I just don't think there is any reason to respond at any length to "How much did she cost?" because it is ignorant enough that I figure they are beyond educating quickly (though I might cut a little slack to non-native speakers of English). "How expensive was the adoption?" is a whole different question and depending on the situation I might answer that one more extensively.
But...I'm practicing on restraining myself in general during the couple of months I think I still have before Bella understands everything! Really she seems to understand a shocking amount now at 21 months, so I don't think I have very long and I need a LOT of practicing because my generally tendency and my professional tendency (as a reference librarian) is to answer any and all questions. But my understanding from hearing from adult and teen international adoptees is that they pretty much hate all conversations of this type, friendly and well-meaning or not, because it continually points out how different they are from other kids. Sure, different is special, but how "special" does anyone want to feel on a daily basis.

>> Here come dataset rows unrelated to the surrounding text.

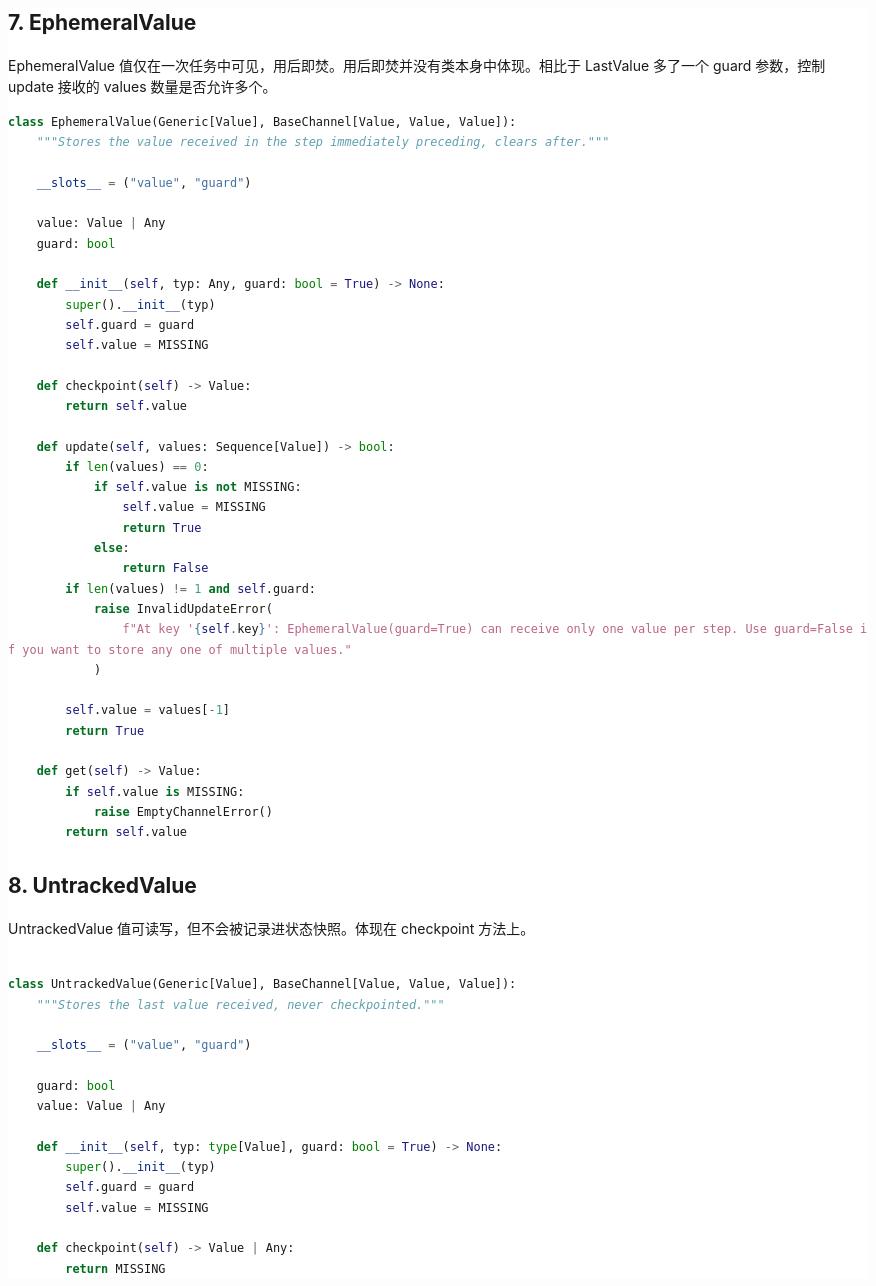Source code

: ## 7. EphemeralValue
EphemeralValue 值仅在一次任务中可见，用后即焚。用后即焚并没有类本身中体现。相比于 LastValue 多了一个 guard 参数，控制 update 接收的 values 数量是否允许多个。

```python
class EphemeralValue(Generic[Value], BaseChannel[Value, Value, Value]):
    """Stores the value received in the step immediately preceding, clears after."""

    __slots__ = ("value", "guard")

    value: Value | Any
    guard: bool

    def __init__(self, typ: Any, guard: bool = True) -> None:
        super().__init__(typ)
        self.guard = guard
        self.value = MISSING
  
    def checkpoint(self) -> Value:
        return self.value

    def update(self, values: Sequence[Value]) -> bool:
        if len(values) == 0:
            if self.value is not MISSING:
                self.value = MISSING
                return True
            else:
                return False
        if len(values) != 1 and self.guard:
            raise InvalidUpdateError(
                f"At key '{self.key}': EphemeralValue(guard=True) can receive only one value per step. Use guard=False if you want to store any one of multiple values."
            )

        self.value = values[-1]
        return True

    def get(self) -> Value:
        if self.value is MISSING:
            raise EmptyChannelError()
        return self.value
```

## 8. UntrackedValue
UntrackedValue 值可读写，但不会被记录进状态快照。体现在 checkpoint 方法上。

```python

class UntrackedValue(Generic[Value], BaseChannel[Value, Value, Value]):
    """Stores the last value received, never checkpointed."""

    __slots__ = ("value", "guard")

    guard: bool
    value: Value | Any

    def __init__(self, typ: type[Value], guard: bool = True) -> None:
        super().__init__(typ)
        self.guard = guard
        self.value = MISSING

    def checkpoint(self) -> Value | Any:
        return MISSING
```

Sigh, this is such a struggle for me, because it goes against my personality and my desire to educate--and I'm really proud and happy with my daughter from China and want everyone to know it! But... it isn't about me; it is her story to tell or not, even though she isn't old enough yet. I read where someone suggested carrying a card from the adoption agency and handing those to people really interested in adopting, and jotting down your phone number on the back for a conversation that doesn't put the child in the spotlight. I think I might try that.
I know I will still answer some questions and have conversations and I do think that will help make the world a teensy bit better for my daughter and in general, but I'm working on trying to seem a little less approachable by people who just want to be voyeurs on my family.
Just my current ramblings, I sooo like your blog!